Former MI5 officer Annie Machon pointed out that the two cases were very different, however.
Mr Litvinenko was a whistleblower, a dissident and a consultant for MI6 actively at the time of his death, she said, whereas Mr Skripal has already been caught, convicted and pardoned and allowed to freely find safe haven in the UK.
"There's no conceivable reason that I can see that the Russian state would have been targeting him at the moment," she told BBC's Breakfast. "That's why we need to think about what else he might have been involved in."
Russia has insisted it has "no information" about what could have led to the incident, and says it is open to co-operating with British police if requested.

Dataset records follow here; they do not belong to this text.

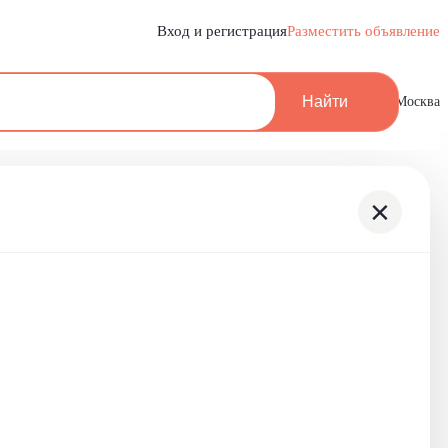
Вход и регистрация
Разместить объявление
Найти
Москва
×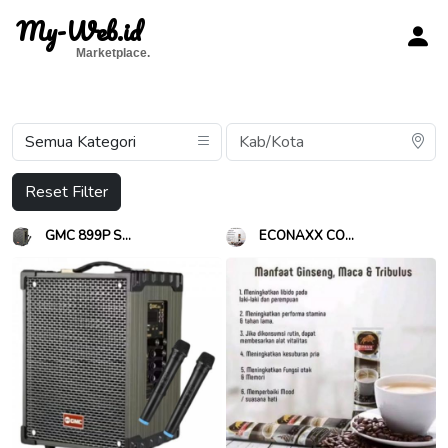
My-Web.id
Marketplace.
Reset Filter
GMC 899P S...
ECONAXX CO...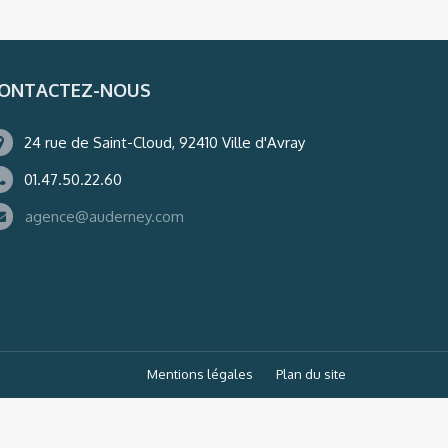
ONTACTEZ-NOUS
24 rue de Saint-Cloud, 92410 Ville d'Avray
01.47.50.22.60
agence@auderney.com
Mentions légales
Plan du site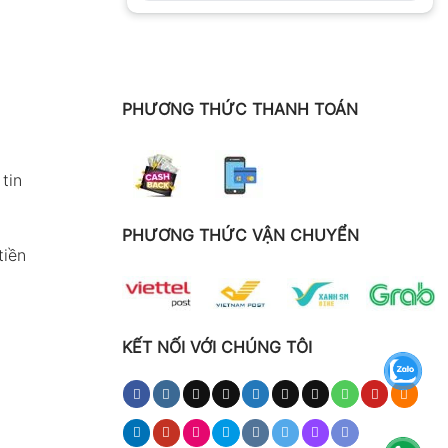
PHƯƠNG THỨC THANH TOÁN
tin
PHƯƠNG THỨC VẬN CHUYỂN
tiền
KẾT NỐI VỚI CHÚNG TÔI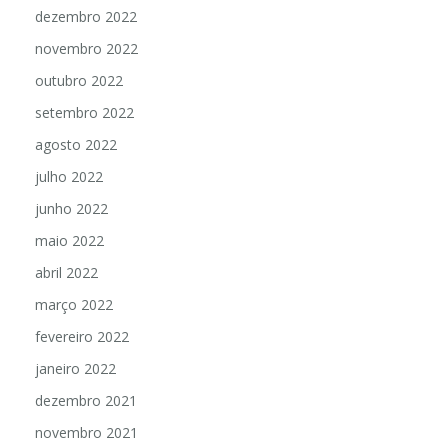
dezembro 2022
novembro 2022
outubro 2022
setembro 2022
agosto 2022
julho 2022
junho 2022
maio 2022
abril 2022
março 2022
fevereiro 2022
janeiro 2022
dezembro 2021
novembro 2021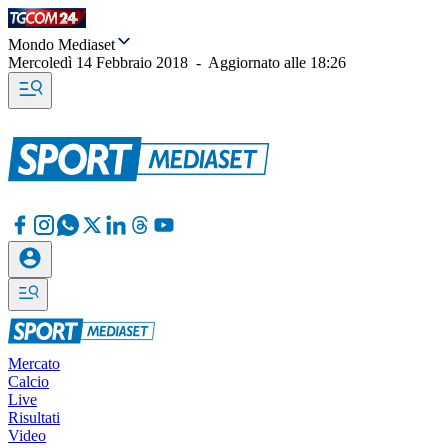
Mondo Mediaset
Mercoledì 14 Febbraio 2018
-
Aggiornato alle
18:26
Mercato
Calcio
Live
Risultati
Video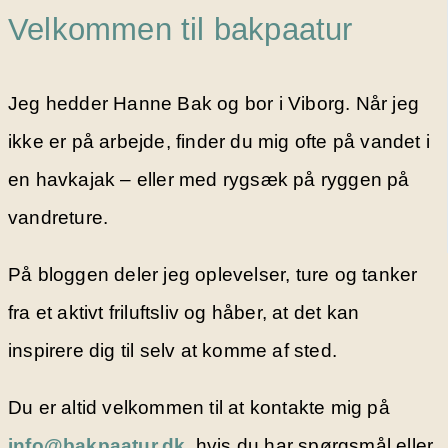
Velkommen til bakpaatur
Jeg hedder Hanne Bak og bor i Viborg. Når jeg
ikke er på arbejde, finder du mig ofte på vandet i
en havkajak – eller med rygsæk på ryggen på
vandreture.
På bloggen deler jeg oplevelser, ture og tanker
fra et aktivt friluftsliv og håber, at det kan
inspirere dig til selv at komme af sted.
Du er altid velkommen til at kontakte mig på
info@bakpaatur.dk
, hvis du har spørgsmål eller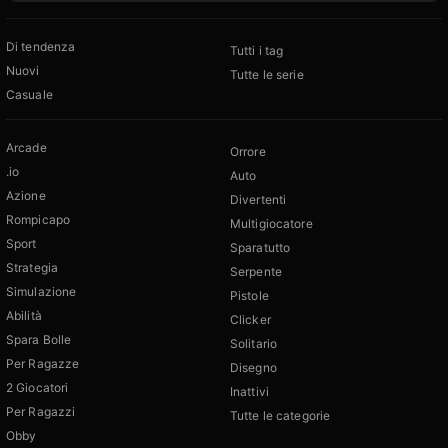
Di tendenza
Tutti i tag
Nuovi
Tutte le serie
Casuale
Arcade
Orrore
.io
Auto
Azione
Divertenti
Rompicapo
Multigiocatore
Sport
Sparatutto
Strategia
Serpente
Simulazione
Pistole
Abilità
Clicker
Spara Bolle
Solitario
Per Ragazze
Disegno
2 Giocatori
Inattivi
Per Ragazzi
Tutte le categorie
Obby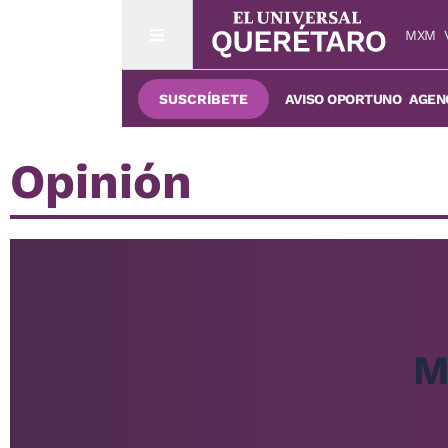
MXM
SUSCRÍBETE
AVISO OPORTUNO
AGENC
Opinión
M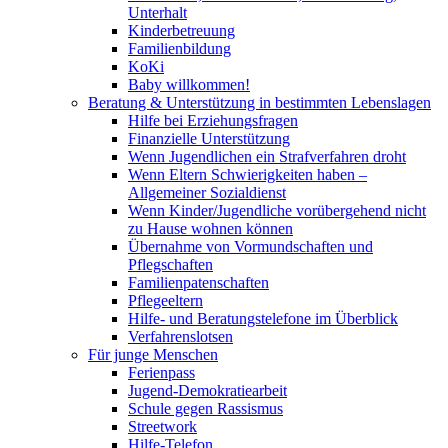
Unterhalt
Kinderbetreuung
Familienbildung
KoKi
Baby willkommen!
Beratung & Unterstützung in bestimmten Lebenslagen
Hilfe bei Erziehungsfragen
Finanzielle Unterstützung
Wenn Jugendlichen ein Strafverfahren droht
Wenn Eltern Schwierigkeiten haben –
Allgemeiner Sozialdienst
Wenn Kinder/Jugendliche vorübergehend nicht
zu Hause wohnen können
Übernahme von Vormundschaften und
Pflegschaften
Familienpatenschaften
Pflegeeltern
Hilfe- und Beratungstelefone im Überblick
Verfahrenslotsen
Für junge Menschen
Ferienpass
Jugend-Demokratiearbeit
Schule gegen Rassismus
Streetwork
Hilfe-Telefon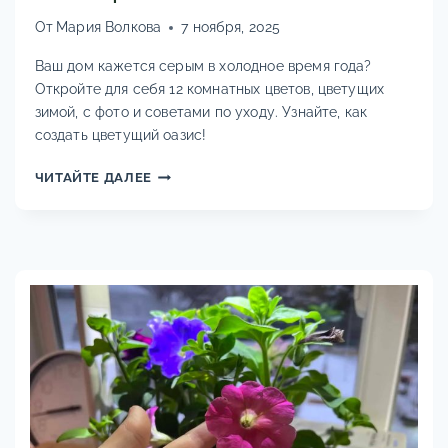
От
Мария Волкова
7 ноября, 2025
Ваш дом кажется серым в холодное время года?
Откройте для себя 12 комнатных цветов, цветущих
зимой, с фото и советами по уходу. Узнайте, как
создать цветущий оазис!
КАКИЕ
ЧИТАЙТЕ ДАЛЕЕ
КОМНАТНЫЕ
РАСТЕНИЯ
ЦВЕТУТ
ЗИМОЙ:
СПИСОК
С
ФОТО
И
НАЗВАНИЯМИ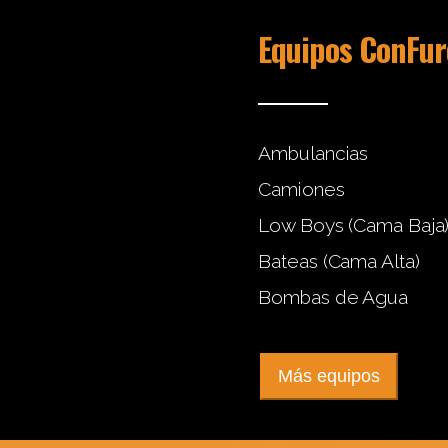
Equipos ConFur
Ambulancias
Camiones
Low Boys (Cama Baja
Bateas (Cama Alta)
Bombas de Agua
Más equipos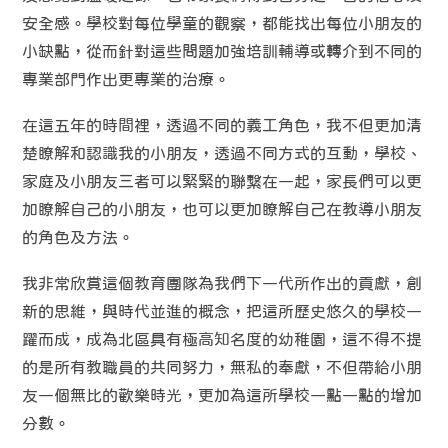
安全感。學校對每位學童的觀察，都能找出每位小朋友的
小缺點，從而針對這些問題加強培訓輔導或轉介到不同的
專業部門作出更專業的治療。
在這五年的時間裡，透過不同的義工角色，我不但更加清
楚瞭解和認識我的小朋友，透過不同方式的互動，學校、
家庭及小朋友三者可以緊緊的聯繫在一起，家長們可以更
加瞭解自己的小朋友，也可以更加瞭解自己在教導小朋友
的角色及方法。
我非常欣賞這個教育團隊為我們下一代所作出的貢獻，創
新的思維，與時代並進的概念，把這所歷史悠久的學校一
躍而成，成為北區具有極高知名度的幼稚園，這不得不提
的是所有教職員的共同努力，無私的奉獻，不但帶給小朋
友一個無比的歡樂時光，更加為這所學校一點一點的增加
分數。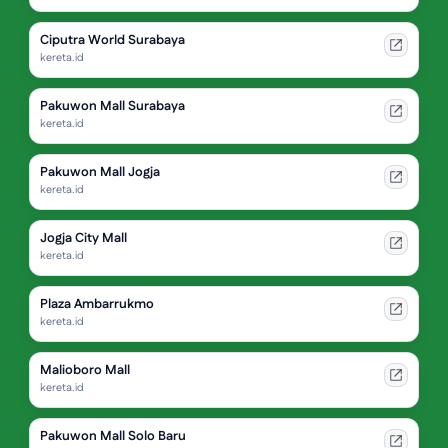
Ciputra World Surabaya
kereta.id
Pakuwon Mall Surabaya
kereta.id
Pakuwon Mall Jogja
kereta.id
Jogja City Mall
kereta.id
Plaza Ambarrukmo
kereta.id
Malioboro Mall
kereta.id
Pakuwon Mall Solo Baru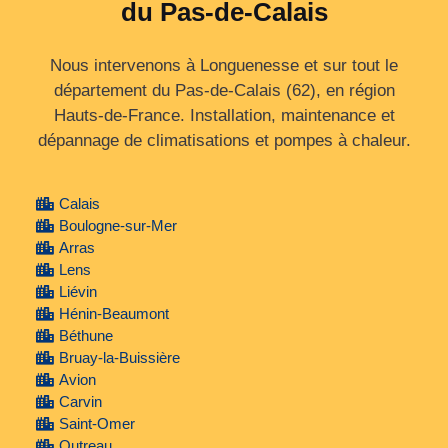
du Pas-de-Calais
Nous intervenons à Longuenesse et sur tout le
département du Pas‑de‑Calais (62), en région
Hauts‑de‑France. Installation, maintenance et
dépannage de climatisations et pompes à chaleur.
Calais
Boulogne-sur-Mer
Arras
Lens
Liévin
Hénin-Beaumont
Béthune
Bruay-la-Buissière
Avion
Carvin
Saint-Omer
Outreau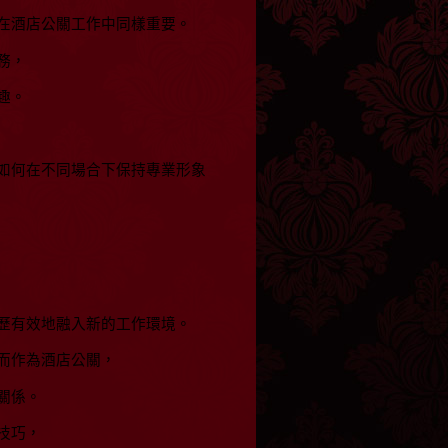
在酒店公關工作中同樣重要。
務，
趣。
如何在不同場合下保持專業形象
歷有效地融入新的工作環境。
而作為酒店公關，
關係。
技巧，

In a statement, the Russian embassy in London said: "Media reports create an impression of a planned operation by the Russian special services, which is completely untrue."
Who is Sergei Skripal?
Colonel Skripal, a retired Russian military intelligence officer, was jailed for 13 years by Russia in 2006.
He was convicted of passing the identities of Russian intelligence agents working undercover in Europe to the UK's Secret Intelligence Service, MI6.
In July 2010, he was one of four prisoners released by Moscow in exchange for 10 Russian spies arrested by the FBI.
After a Cold War-style spy swap at Austria's Vienna airport, Col Skripal moved to Salisbury, where he kept a low profile for eight years.